* _Written instruction A_
Copy the records word for word, starting at the line that contains "phylum: Tracheophyta" and ending with the last line of the records, both included.

>> START Article

Thames Conservancy Act 1894
- Parliament of the United Kingdom
- Long title: An Act to amend the constitution of and consolidate amend and extend the Statutory Powers of the Conservators of the River Thames to make further provision for the preservation and improvement of the said River for purposes of Navigation for Profit and Pleasure and as a Source of Water Supply for the Metropolis and the Suburbs thereof and for other purposes.
- Citation: 57 & 58 Vict. c. clxxxvii
- Territorial extent: United Kingdom

Dates
- Royal assent: 17 August 1894
- Commencement: 17 August 1894
- Repealed: 16 June 1932
- Repeals/revokes: See § Repealed enactments
- Repealed by: Port of London Act 1908; Thames Conservancy (Appointments and Tolls) Provisional Order Act 1910; Thames Conservancy Act 1911; Port of London Act 1917; Port of London (Consolidation) Act 1920; Thames Conservancy Act 1921; Thames Conservancy Act 1924; Thames Conservancy Act 1932;

Status: Repealed

Text of statute as originally enacted

= Thames Conservancy Act 1894 =

Act of the Parliament of the United Kingdom

The Thames Conservancy Act 1894 (57 & 58 Vict. c. clxxxvii) was an act of the Parliament of the United Kingdom that amended the constitution of, and consolidated, amended and extended the statutory powers of, the Conservators of the River Thames, for the preservation and improvement of the river for navigation and as a source of water supply for London and its suburbs.

== Provisions ==
=== Repealed enactments ===
Section 4 of the act repealed 33 enactments, listed in the first schedule to the act.

>> END Article
>> START Records for the exercise

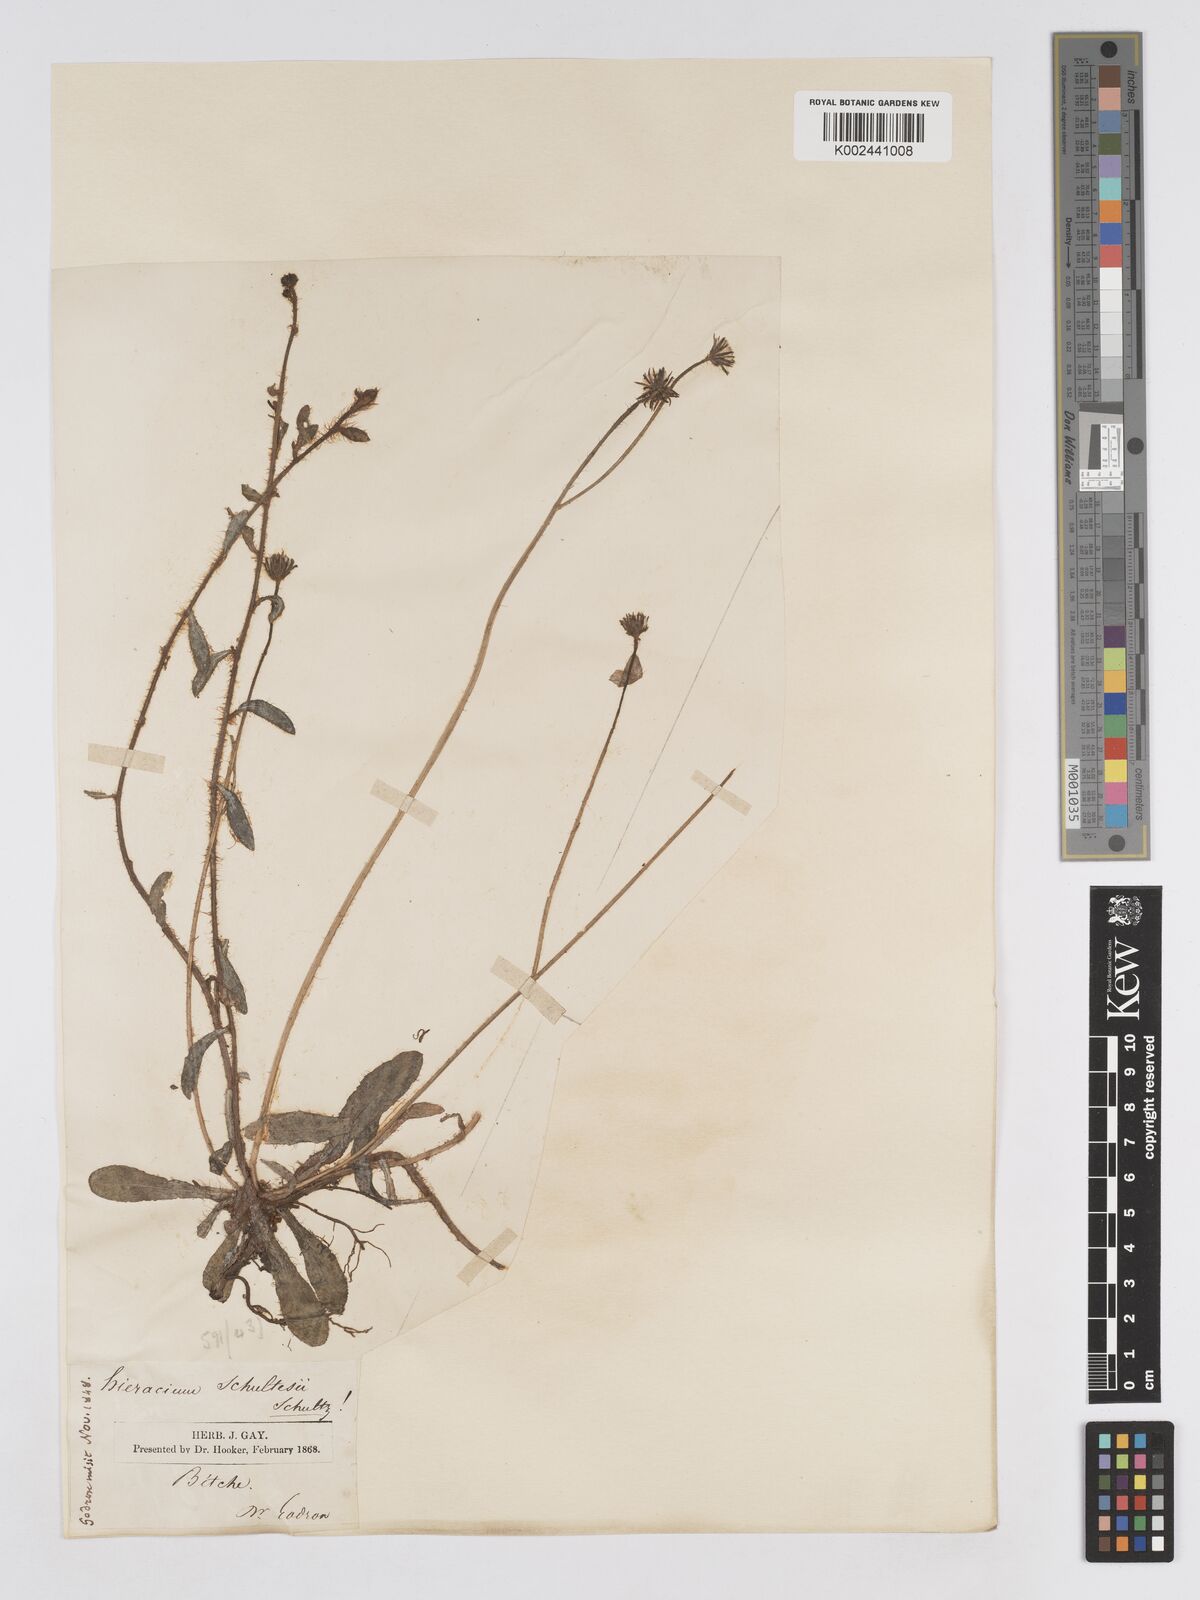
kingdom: Plantae
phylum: Tracheophyta
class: Magnoliopsida
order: Asterales
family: Asteraceae
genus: Pilosella
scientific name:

>> END Records for the exercise

* _Written instruction B_
Based on the article on the Thames Conservancy Act 1894, say whether each statement agrees with it. Answer yes or no, and quote the words of the article that decide it: (i) The act received royal assent on 17 August 1894. (ii) Section 4 of the act repealed 38 enactments. (iii) The act was repealed on 16 June 1932.

* _Task solution A_
phylum: Tracheophyta
class: Magnoliopsida
order: Asterales
family: Asteraceae
genus: Pilosella
scientific name:

* _Task solution B_
(i) Yes: "Royal assent: 17 August 1894"
(ii) No: "Section 4 of the act repealed 33 enactments"
(iii) Yes: "Repealed: 16 June 1932"